Trump Supporter Locked Up After Opening Fire At Army Base With Paintball Gun

0
1256

As the U.S. continues to grapple with the fallout from the rioting at the Capitol on January 6, Wisconsin resident and QAnon believer Ian Alan Olson has been arrested after opening fire with an AR-15-style paintball gun at an Army Reserve base in Pewaukee, Wisconsin, as summarized by a new report from the Daily Beast. Olson had previously traveled to Washington, D.C., where he told Capitol Police officers that he was “maybe going to do something crazy stupid” the following day and told a member of the National Guard that he was “willing to die” as part of an effort to “test the National Guard… to see if they were loyal to the people or to the President.”

After Olson’s troubling comments to authorities in D.C., Capitol Police took him into custody and placed him in a local psychiatric hospital, where he was diagnosed with a “brief psychotic disorder.” His plot in D.C. involved an apparently planned violent attack on the National Guard, and he apparently hoped to put troops in a situation where they’d have to decide whether or not to shoot him. Olson believed that if he was shot, then he would know that the National Guard was loyal to President Joe Biden, but if he was left alone, then he’d conclude that the Guard was loyal to the people of the country. As Olson put it, “things can only be resolved by the barrel end of a gun.”

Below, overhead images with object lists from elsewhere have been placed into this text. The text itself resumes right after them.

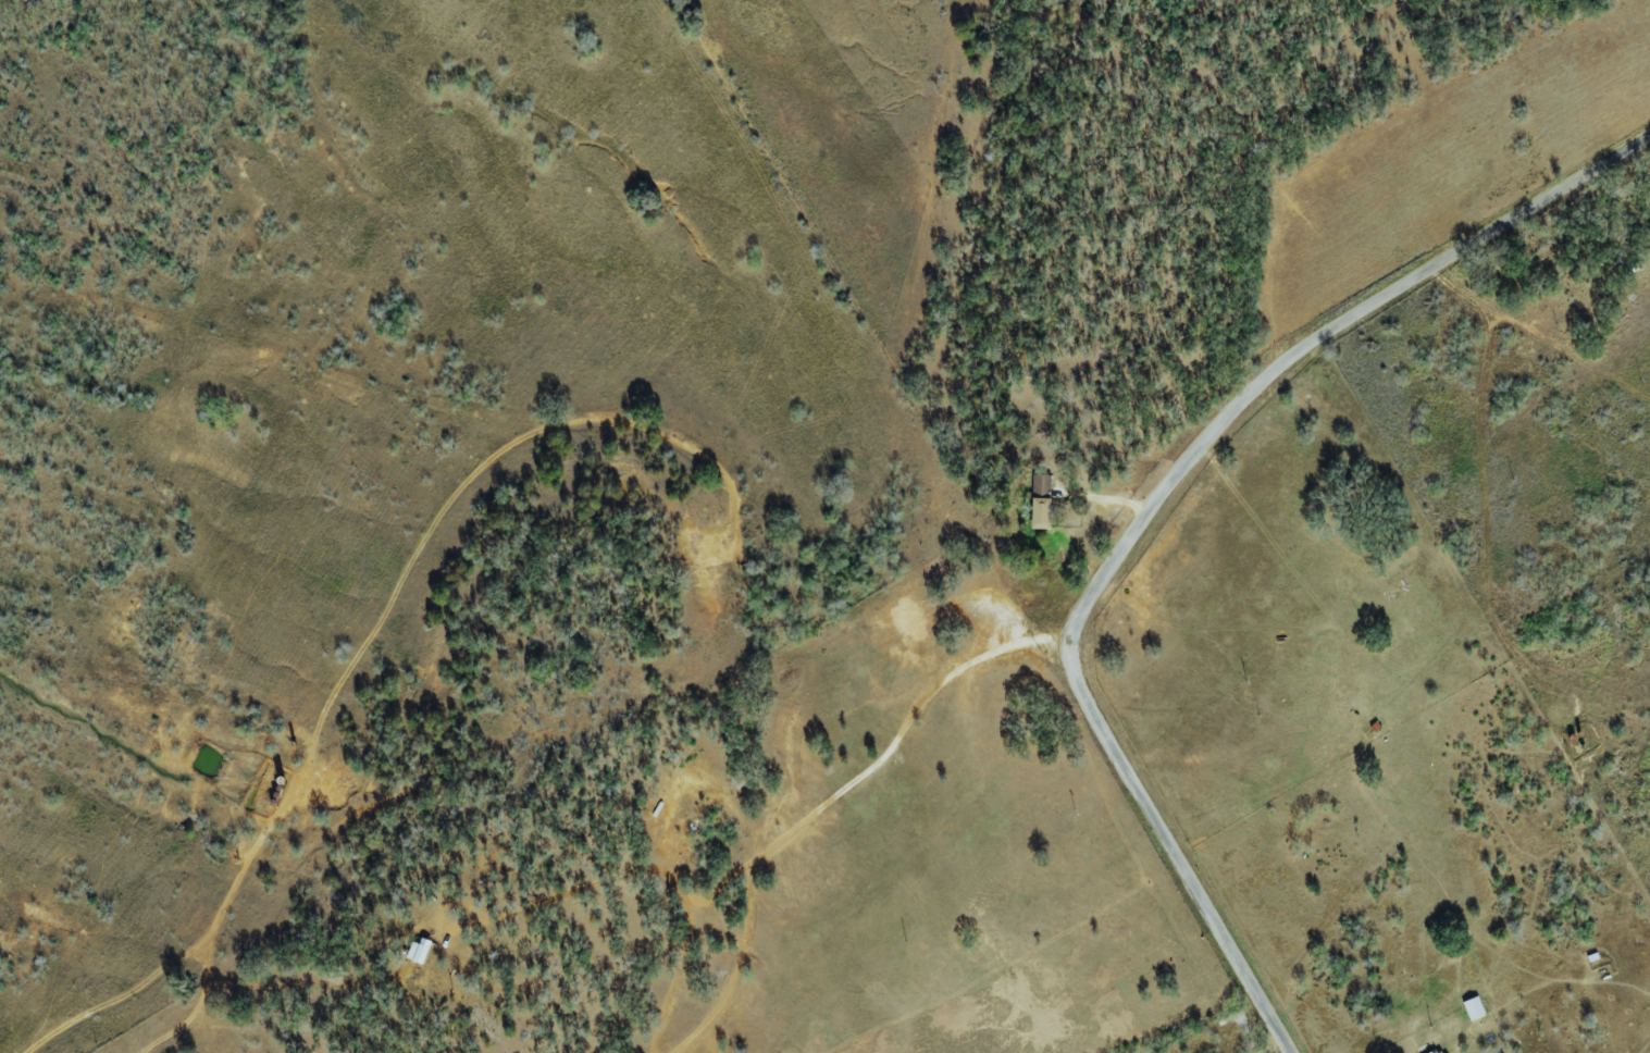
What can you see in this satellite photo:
building: (1039, 503)
road: (1151, 505)
road: (828, 801)
building: (418, 951)
building: (1471, 1008)
road: (1185, 1018)
building: (1437, 1051)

QAnon is a pro-Trump conspiracy theory that states that, while in office, Donald Trump fought a secret group of cannibals and Satan-worshipers who are embedded within top rungs of the Democratic Party and mainstream media. (QAnon believers have floated various explanations for the fact that Trump is no longer in office.) When confronted with QAnon, Trump did not denounce the extremism — instead, he glibly insisted at a press conference in August of last year that he was, in fact, “saving the world from a radical-left philosophy that will destroy this country,” adding that “when this country is gone, the rest of the world would follow.” His comments do not, of course, reflect reality.

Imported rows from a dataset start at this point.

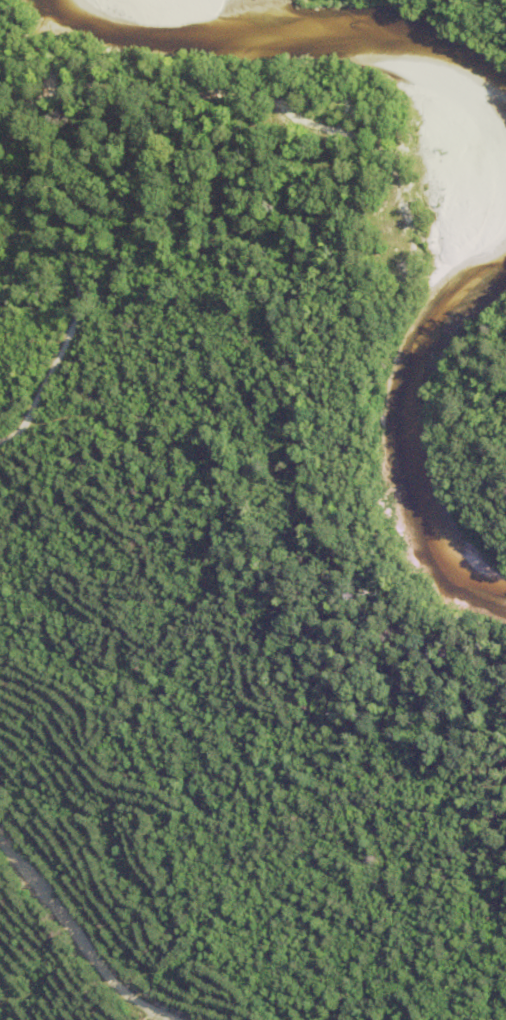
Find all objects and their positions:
river: (280, 45)
building: (57, 67)
river: (414, 430)
road: (74, 936)

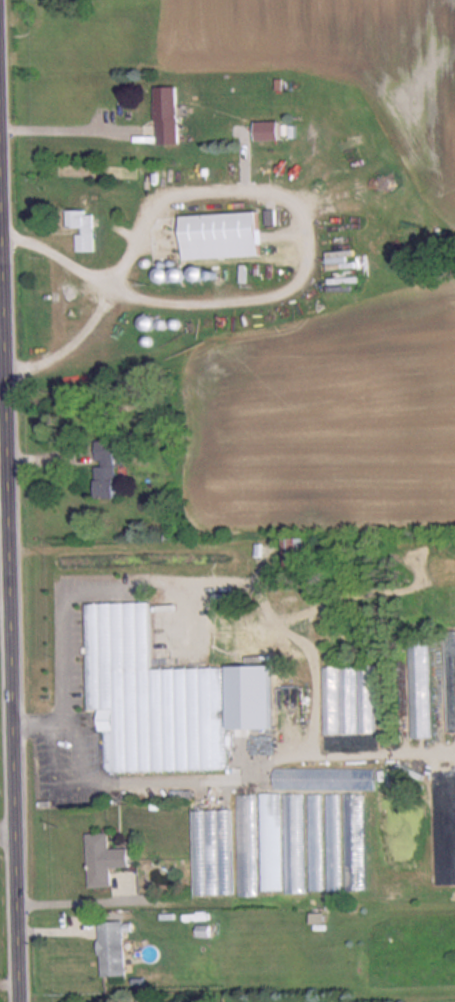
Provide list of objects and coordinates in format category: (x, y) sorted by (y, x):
building: (166, 115)
road: (69, 128)
road: (294, 212)
building: (82, 228)
building: (219, 235)
road: (6, 309)
building: (103, 468)
road: (15, 500)
building: (294, 549)
building: (237, 567)
road: (9, 607)
building: (449, 677)
building: (76, 684)
building: (419, 686)
building: (348, 698)
building: (169, 717)
road: (36, 725)
road: (245, 773)
building: (324, 778)
road: (79, 784)
road: (11, 826)
building: (334, 840)
building: (354, 840)
building: (316, 841)
building: (293, 842)
building: (206, 849)
building: (104, 857)
road: (81, 897)
building: (113, 946)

In Wisconsin, Olson apparently shouted “this is for America” before opening fire. One of the reservists who Olson targeted tackled him before police arrived. Authorities found a gas mask, throwing knives, a police scanner, a taser, a manifesto, and more inside Olson’s car, and at his home, authorities discovered a (real) AR-15 rifle and seven magazines that were loaded with armor-piercing ammo.

Olson was initially booked on state charges including terrorist threats, attempted battery, and disorderly conduct, and after an initial release on March 16, he was re-arrested by the FBI on federal charges including assault on United States servicemen on account of service and assaulting, resisting, or impeding certain officers or employees.